Protecting access to land, especially spaces community members have already invested in, is also an issue an urban agriculture plan could help with, Santos said. Espinal said he hears from constituents “all the time” about land issues. Many community gardens have been lost in the past two years to development or have been taken over by the city to build affordable housing.
And simple clarity would help everyone involved in the system, from community gardeners to large-scale commercial farms, Santos said. “One of the great opportunities with an urban agriculture plan is just making sure that there is policy for what you can and cannot do in relation to growing food, for yourself or to sell.”
Moving forward, Espinal said he envisions a future plan that would create opportunities for commercial growers to work together with and help community growers. “My main goal in the next few months is working with all stakeholders, figuring out what are the issues and barriers, and putting a policy document together.”
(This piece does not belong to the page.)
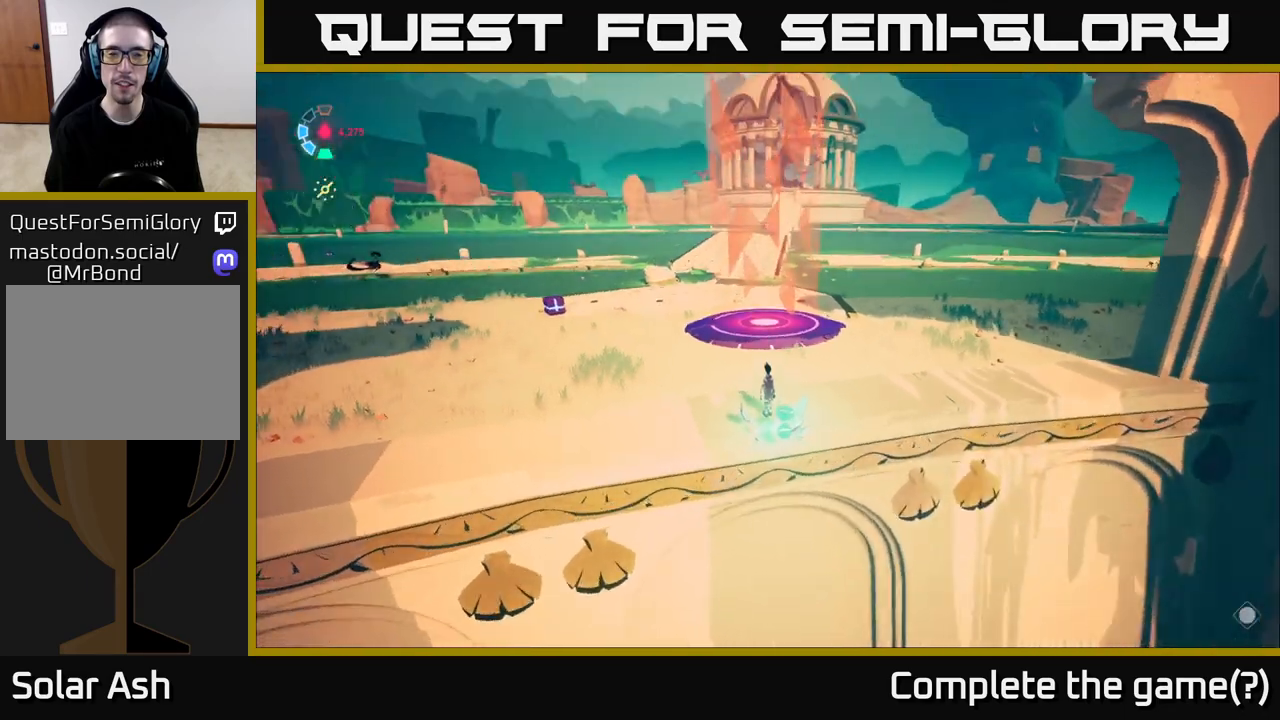
{"buttons": [], "left_stick": "center", "right_stick": "right", "events": [[17, "right_stick", "up"], [200, "right_stick", "center"], [467, "right_stick", "right"]]}
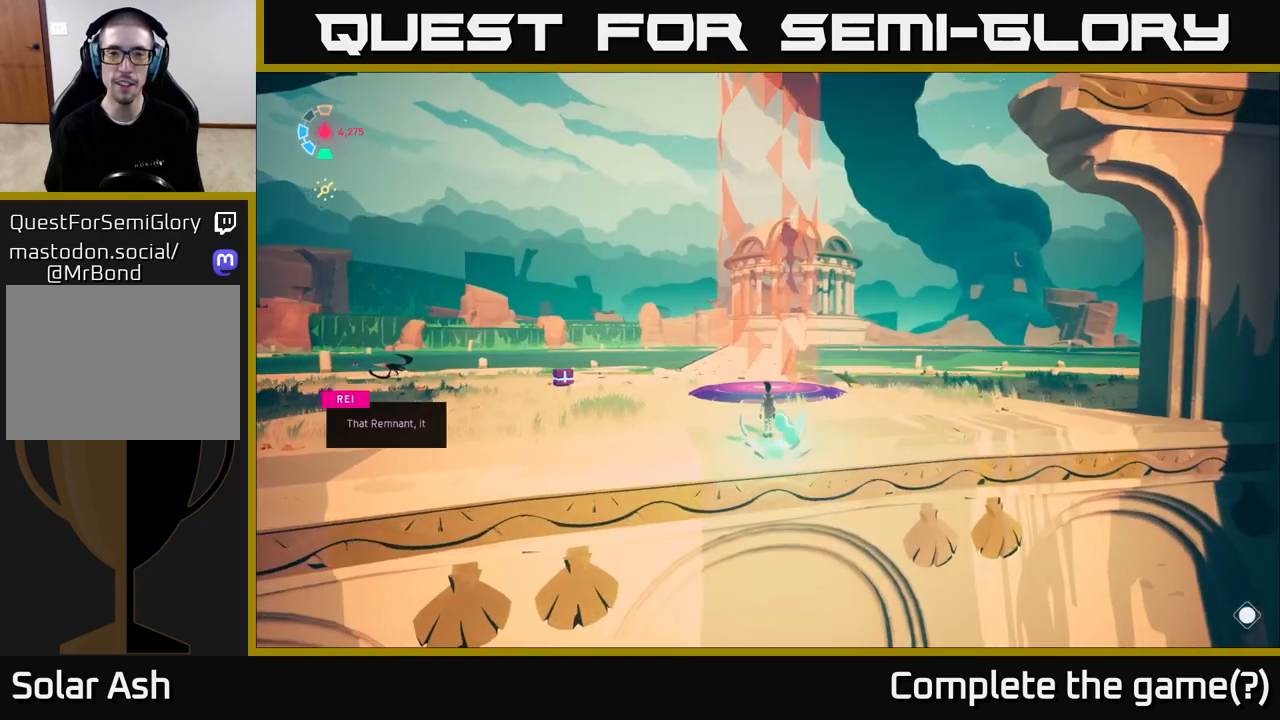
{"buttons": [], "left_stick": "center", "right_stick": "center", "events": [[33, "right_stick", "up-right"], [83, "left_stick", "left"], [217, "right_stick", "right"], [333, "right_stick", "center"], [383, "left_stick", "center"]]}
Santos said the Design Trust felt the legislative change was a disappointing setback, but that it didn’t destroy the possibility of “achieving a comprehensive agriculture plan” in the future, and that the organization is now putting together a task force to work alongside elected officials.
In the meantime, growers like the Jacksons will keep digging in the dirt and distributing food for as long as they’re able, tending to the hole in the hoop house and cutting back the cherry tree.
“We had an agreement with the birds,” Rev. DeVanie Jackson said. “They get the top and we get the bottom. But now, they’re getting everything.”